Here are just some of the highlights from the comprehensive project:
         People from countries with strong economies schedule more meetings.
         Countries that plan their events far in advance (such as Switzerland and Germany) take the most time to respond and decide on a time.
         In comparison to individualist societies (such as the US), community-oriented countries (such as China and Japan) respond to meeting polls earlier and make more of an effort to select times that will work for the entire group.
         Only 2% of meeting polls contain 5, 10, or 15 minute meeting time options (such as 4:15 PM).
The full report can be viewed at http://tinyurl.com/DoodlePaper-pdf.

Learning Journal 6 March 2013



Asynchronous decision-making – fascinating to participate in the process of deciding a technology to focus on for Activity 15.

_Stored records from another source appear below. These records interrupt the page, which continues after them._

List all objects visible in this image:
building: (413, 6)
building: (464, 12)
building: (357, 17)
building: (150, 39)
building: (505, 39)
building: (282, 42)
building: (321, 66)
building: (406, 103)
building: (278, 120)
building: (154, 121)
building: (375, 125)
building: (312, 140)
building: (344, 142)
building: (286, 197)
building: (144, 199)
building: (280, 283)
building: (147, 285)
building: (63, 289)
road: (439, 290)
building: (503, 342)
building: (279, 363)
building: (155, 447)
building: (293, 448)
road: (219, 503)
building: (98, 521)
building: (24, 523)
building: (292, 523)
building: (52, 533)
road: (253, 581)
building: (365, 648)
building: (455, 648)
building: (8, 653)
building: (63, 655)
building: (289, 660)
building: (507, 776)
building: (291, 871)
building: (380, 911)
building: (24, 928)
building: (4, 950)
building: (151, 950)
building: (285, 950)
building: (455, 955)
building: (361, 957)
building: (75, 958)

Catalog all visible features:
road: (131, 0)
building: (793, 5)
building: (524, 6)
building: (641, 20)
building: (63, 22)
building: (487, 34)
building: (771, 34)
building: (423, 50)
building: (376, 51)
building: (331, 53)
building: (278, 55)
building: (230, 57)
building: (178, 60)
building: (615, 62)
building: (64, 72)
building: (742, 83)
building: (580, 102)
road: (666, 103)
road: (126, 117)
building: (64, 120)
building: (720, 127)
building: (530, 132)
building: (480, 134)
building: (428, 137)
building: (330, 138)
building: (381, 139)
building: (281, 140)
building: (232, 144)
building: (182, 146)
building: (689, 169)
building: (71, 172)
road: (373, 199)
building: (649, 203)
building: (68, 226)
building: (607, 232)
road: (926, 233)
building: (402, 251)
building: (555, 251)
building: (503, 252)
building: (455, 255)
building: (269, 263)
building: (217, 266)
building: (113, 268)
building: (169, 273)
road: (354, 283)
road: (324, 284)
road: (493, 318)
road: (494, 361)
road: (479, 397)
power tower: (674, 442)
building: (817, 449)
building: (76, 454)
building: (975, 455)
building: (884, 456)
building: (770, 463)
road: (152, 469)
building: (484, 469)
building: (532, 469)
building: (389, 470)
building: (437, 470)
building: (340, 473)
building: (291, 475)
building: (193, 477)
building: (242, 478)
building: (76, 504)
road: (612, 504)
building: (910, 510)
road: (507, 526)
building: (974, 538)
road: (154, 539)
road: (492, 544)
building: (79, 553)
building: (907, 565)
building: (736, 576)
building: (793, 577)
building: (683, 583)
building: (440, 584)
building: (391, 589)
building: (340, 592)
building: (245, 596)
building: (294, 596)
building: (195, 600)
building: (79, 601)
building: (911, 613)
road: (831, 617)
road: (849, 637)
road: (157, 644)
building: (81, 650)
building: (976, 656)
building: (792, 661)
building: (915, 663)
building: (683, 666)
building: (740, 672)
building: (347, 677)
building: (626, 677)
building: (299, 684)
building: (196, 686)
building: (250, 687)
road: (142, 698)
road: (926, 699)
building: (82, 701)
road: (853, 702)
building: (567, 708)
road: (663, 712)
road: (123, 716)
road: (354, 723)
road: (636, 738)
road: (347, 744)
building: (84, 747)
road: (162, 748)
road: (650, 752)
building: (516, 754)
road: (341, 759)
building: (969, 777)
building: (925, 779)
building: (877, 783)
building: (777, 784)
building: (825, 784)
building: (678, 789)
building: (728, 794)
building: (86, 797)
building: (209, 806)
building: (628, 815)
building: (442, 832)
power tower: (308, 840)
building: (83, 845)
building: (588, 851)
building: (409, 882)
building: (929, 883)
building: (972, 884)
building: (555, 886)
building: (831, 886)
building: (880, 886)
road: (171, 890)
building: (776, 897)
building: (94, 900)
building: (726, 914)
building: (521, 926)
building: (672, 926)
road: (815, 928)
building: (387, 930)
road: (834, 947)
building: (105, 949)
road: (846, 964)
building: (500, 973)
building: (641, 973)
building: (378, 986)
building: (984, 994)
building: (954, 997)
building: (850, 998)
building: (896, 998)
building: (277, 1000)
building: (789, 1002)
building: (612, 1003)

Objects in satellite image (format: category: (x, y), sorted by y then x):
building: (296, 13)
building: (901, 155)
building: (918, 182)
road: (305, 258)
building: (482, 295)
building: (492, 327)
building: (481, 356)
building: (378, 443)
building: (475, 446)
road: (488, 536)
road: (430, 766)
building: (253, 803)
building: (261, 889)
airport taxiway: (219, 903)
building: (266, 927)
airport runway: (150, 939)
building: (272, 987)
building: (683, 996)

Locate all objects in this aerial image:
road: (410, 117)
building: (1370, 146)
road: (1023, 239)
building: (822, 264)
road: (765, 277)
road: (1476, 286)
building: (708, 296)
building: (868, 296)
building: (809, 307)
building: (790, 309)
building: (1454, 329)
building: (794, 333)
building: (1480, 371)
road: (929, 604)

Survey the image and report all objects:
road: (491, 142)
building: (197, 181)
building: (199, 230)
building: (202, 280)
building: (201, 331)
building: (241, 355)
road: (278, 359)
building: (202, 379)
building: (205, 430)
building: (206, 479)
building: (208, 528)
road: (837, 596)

·      Clear instructions in the activity are crucial if there is a tight deadline – otherwise it is easy for people to misunderstand / go off on unnecessary tangents. Also, it is easy for people to get stressed and panic if they are not clear on what needs doing.
·      The group dynamics are also fascinating – in the absence of a nominated person to be in charge, we can observe how we handle coordination. There are none of the cues we would get if we were all in a room together. People are courteous, my sense is that no-one wants to be directive or bossy – we would all clearly rather trade some efficiency in the interests of maintaining a democratic approach.
·      Doodle for voting is a new discovery for me – I like it. But again it risks over-simplifying the decision-making dynamics. There are implications for our choice of technology that impact on the second stage of the activity – in a face-to-face environment we would naturally expect some people to argue ‘for’ their chosen technologies, and we would have a natural expectation that by doing so, those people would be accepting some responsibility to see through the whole activity. But that doesn’t happen so obviously in an asynchronous online environment.



Engaging with forums
I notice that I can read entire forum threads and be left with no sense of what I just read.
When I have a specific task or activity to do that requires me to read the threads, then I get a lot more understanding from them.
E.g. I’m just trying to understand Activity 15 part 1 – I’m trying to draw an overview of everyone’s comments. I’m also noting technologies I want to return to later when I have more time – it is very enriching that people mention different technologies in their posts, but given the lack of time it feels impossible to look into them all now. Reading the posts with this in mind, all sorts of things now become apparent that I didn’t pick up at all when I just read them.